The monthly payment starts out being low and rises eventually with the graduated payment mortgage. The initial (low) payment is used when the loan officer qualifies the borrower for a graduated payment mortgage. This generally allows the borrower to qualify when he might not qualify for a fixed rate mortgage.
Working of Graduated Payment Mortgage
Just like the fixed rate mortgage, the graduated payment mortgage has a fixed interest rate through out the loan period. For the graduated payment mortgage, the payment begins at certain level and for a specific period of time it increase periodically by a percentage.
For instance, monthly payments might start out at $900 on a $100,000 graduated payment mortgage and for the next 5 years, it will increase by 7% every year. After five years, the graduation is complete and the payments are fixed for the remaining loan period.
The monthly payments on the graduated payment mortgage during the graduation period are not high enough to cover the interest on the mortgage. The unpaid interest is added back to the loan at the end of each year, which results in increase in the balance of the loan.
The good news with the graduated payment mortgage is that your payments begin to cover both the principle and the loan at the end of the graduation period, which results in decrease of your balance.
GRM vs. ARM
Most often, the graduated payment mortgages are compared to adjustable rate mortgages due to the variation in payments eventually. However, there many differences between these two loan products.
For example, the graduated payment mortgage has a fixed interest rate, which means that the interest rate is same through out the loan period. On the other hand, the interest rate changes with an adjustable rate mortgage.

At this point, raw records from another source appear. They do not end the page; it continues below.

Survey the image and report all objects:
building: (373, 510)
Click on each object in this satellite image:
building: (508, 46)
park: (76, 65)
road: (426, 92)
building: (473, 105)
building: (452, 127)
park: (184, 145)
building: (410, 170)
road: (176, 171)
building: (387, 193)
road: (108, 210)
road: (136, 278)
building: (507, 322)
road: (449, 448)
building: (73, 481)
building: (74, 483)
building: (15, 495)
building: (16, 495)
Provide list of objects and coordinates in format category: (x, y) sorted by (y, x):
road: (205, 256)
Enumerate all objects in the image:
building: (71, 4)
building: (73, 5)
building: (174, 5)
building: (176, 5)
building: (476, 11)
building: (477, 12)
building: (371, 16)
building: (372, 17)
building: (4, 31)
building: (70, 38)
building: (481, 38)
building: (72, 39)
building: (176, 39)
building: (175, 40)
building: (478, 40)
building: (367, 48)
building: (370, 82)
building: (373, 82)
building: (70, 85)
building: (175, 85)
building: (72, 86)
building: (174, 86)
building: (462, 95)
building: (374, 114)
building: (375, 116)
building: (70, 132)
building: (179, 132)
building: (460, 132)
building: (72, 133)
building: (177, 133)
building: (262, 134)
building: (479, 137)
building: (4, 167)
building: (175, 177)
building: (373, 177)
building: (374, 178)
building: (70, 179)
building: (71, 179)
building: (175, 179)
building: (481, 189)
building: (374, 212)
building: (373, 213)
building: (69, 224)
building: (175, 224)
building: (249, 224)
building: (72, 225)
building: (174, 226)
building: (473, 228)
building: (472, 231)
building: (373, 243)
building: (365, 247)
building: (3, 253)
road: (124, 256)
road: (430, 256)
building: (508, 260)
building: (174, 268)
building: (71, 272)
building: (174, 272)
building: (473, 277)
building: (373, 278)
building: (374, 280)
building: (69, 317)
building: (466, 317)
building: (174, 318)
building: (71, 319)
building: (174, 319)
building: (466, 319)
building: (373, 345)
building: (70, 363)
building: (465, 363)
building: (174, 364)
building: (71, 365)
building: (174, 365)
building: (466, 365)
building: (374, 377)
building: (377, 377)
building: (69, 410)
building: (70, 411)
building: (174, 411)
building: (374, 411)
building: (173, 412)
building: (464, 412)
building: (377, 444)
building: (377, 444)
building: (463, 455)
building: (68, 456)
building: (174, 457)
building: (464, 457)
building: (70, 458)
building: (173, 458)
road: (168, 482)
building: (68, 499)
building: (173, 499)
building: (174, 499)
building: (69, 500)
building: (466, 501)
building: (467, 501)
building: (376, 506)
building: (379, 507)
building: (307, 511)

The scheduled payments are calculated in advance for a graduated payment mortgage. Where as, for adjustable rate mortgage, payments can vary from one time period to the next depending on the terms of the loan.
Who Might Benefit
The ideal people for taking graduated payment mortgage are the first-time homebuyers who are just starting out in their careers. Since first-time homebuyers generally do not have high incomes, a graduated payment mortgage makes it easier for them to qualify for a home loan.
Additionally, those who are new in their careers generally expect to have pay increases in due course which allows them to predict the ability to make the graduated payments.
Risks with Graduated Payment Mortgage
The potential risk of obtaining graduated payment mortgage is that the borrowers are overestimating their future earning potential making it difficult to afford the future mortgage. If the homeowner sells the home before the loan begins to amortize, he runs the risks of losing money on the home, particularly if it devalues during that period of time.
Just like ant other loan product, a borrower should consider the benefits as well as the risks of a graduated payment mortgage before making a decision.